From the data below, retype exactly the lines starting with the one that contains "significativa - e por vezes mágica." and ending with the one that contains "poderá consultar a bi", both included.

[Saved entries]
______
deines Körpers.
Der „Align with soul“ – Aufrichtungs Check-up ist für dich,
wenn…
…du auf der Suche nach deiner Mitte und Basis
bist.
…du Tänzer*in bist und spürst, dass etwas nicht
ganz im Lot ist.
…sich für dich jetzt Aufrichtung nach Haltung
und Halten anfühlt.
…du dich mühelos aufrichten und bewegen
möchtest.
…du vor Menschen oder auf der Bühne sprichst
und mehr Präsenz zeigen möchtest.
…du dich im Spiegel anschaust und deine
______
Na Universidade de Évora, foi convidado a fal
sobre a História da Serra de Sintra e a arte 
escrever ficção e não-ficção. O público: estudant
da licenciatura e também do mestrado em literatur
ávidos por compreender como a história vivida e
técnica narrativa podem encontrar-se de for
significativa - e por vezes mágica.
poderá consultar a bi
______
◆ **ANSWER TO THIS EXERCISE**:
significativa - e por vezes mágica.
poderá consultar a bi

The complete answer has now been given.